The district court's stated reasons for the sentence applied to the entire sentence, not just imprisonment, as Kurzajczyk argues. We do not require that the district court separately justify each component of a sentence, but rather that it look at the decision holistically. See Cavera, 550 F.3d at 193 (noting “we do not require 'robotic incantations”' or “formulaic or ritualized burdens”). It is clear from the record that the district court considered the relevant factors outlined above in imposing both the prison sentence and term of supervised release. With respect to supervised release, the district court remarked on the nature of the offense and the defendant's history and characteristics, which adequately explains the decision using permissible factors. Accordingly, Kurzajczyk has not demonstrated any error, let alone plain error, and this sentence was procedurally reasonable.

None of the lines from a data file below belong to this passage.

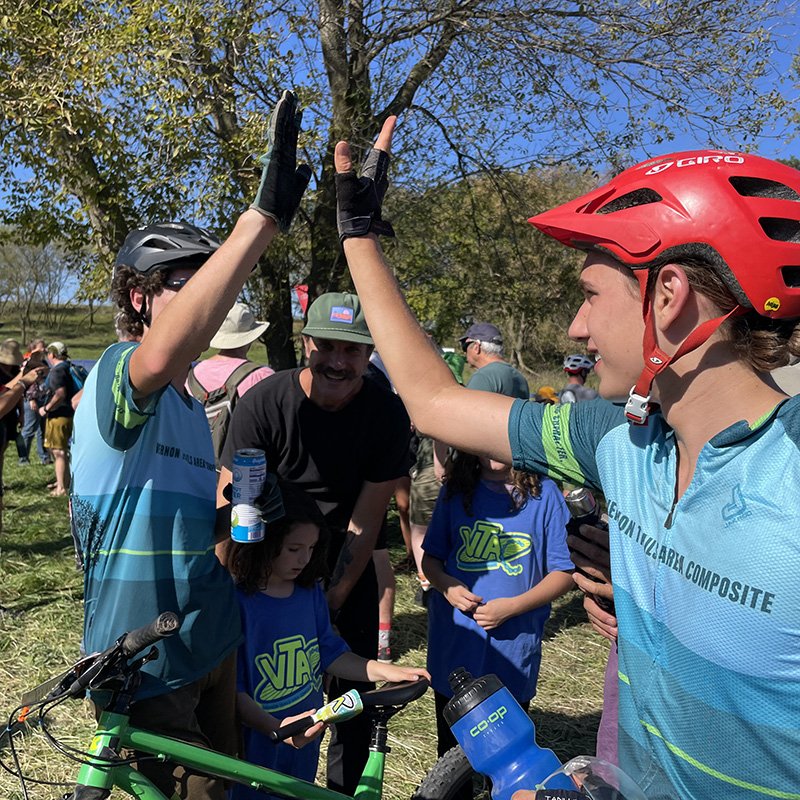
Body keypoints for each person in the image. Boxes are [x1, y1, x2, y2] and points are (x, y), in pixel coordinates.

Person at [333, 123, 800, 800]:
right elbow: (435, 402)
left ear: (668, 296)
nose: (577, 330)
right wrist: (358, 235)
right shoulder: (618, 440)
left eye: (589, 295)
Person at [70, 90, 313, 800]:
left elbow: (183, 527)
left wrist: (242, 511)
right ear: (140, 297)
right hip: (141, 659)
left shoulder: (188, 402)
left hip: (211, 639)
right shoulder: (125, 371)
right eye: (186, 283)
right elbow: (154, 358)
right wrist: (261, 222)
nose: (208, 297)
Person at [218, 291, 411, 796]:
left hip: (345, 559)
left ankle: (339, 790)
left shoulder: (386, 413)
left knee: (352, 696)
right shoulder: (264, 402)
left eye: (351, 351)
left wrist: (327, 599)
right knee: (241, 687)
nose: (337, 361)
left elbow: (367, 521)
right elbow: (235, 499)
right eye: (326, 346)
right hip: (267, 560)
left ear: (369, 354)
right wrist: (233, 585)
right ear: (306, 344)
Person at [225, 484, 429, 800]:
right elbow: (232, 690)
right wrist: (275, 728)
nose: (304, 559)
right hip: (257, 749)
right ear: (265, 541)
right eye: (294, 549)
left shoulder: (309, 594)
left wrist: (389, 672)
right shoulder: (237, 604)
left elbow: (329, 653)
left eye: (311, 549)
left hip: (304, 740)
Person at [422, 451, 573, 758]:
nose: (491, 449)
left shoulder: (545, 495)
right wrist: (447, 586)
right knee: (451, 751)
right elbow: (431, 559)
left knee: (509, 754)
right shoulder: (455, 492)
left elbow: (565, 572)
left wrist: (513, 607)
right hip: (456, 644)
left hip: (513, 647)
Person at [459, 322, 529, 399]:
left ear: (476, 347)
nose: (464, 352)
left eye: (465, 347)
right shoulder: (520, 377)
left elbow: (465, 409)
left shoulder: (483, 377)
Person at [40, 341, 75, 496]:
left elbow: (60, 394)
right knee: (61, 450)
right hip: (69, 414)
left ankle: (61, 487)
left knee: (58, 451)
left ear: (52, 354)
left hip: (58, 416)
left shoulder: (56, 371)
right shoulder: (68, 367)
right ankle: (64, 481)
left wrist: (46, 408)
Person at [17, 339, 50, 465]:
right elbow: (26, 381)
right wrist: (31, 398)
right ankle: (23, 457)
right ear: (33, 349)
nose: (44, 349)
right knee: (29, 429)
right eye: (42, 347)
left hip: (43, 398)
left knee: (42, 429)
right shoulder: (27, 362)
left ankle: (44, 456)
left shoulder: (43, 362)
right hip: (32, 399)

We further find the sentence substantively reasonable. First, a life term of supervision for this type of crime is permitted under the statute and the Sentencing Guidelines. See 18 U.S.C. § 3583(k); U.S.S.G. § 5D1.2(b)(2) (policy statement). Second, the Guidelines recommend a life term of supervised release for sex offenses, U.S.S.G. § 5D1.2(b)(2) (policy statement), which includes distribution of child pornography, U.S.S.G. § 5D1.2 cmt. n.1. Third, congressional reports indicate high rates of recidivism for sex offenders as a reason to recommend lifetime supervised release. See H.R. Rep. No. 107-527, at 2 (2002). Finally, we have consistently affirmed life terms of supervised release for similar crimes. See, e.g., United States v. Hayes, 445 F.3d 536, 537 (2d Cir. 2006) (affirming lifetime supervised release sentence for defendant convicted of distributing child pornography). We conclude that the life term of supervised release here was substantively reasonable.
We have considered Kurzajczyk's remaining arguments and find them to be without merit. Accordingly, we AFFIRM the district court's judgment.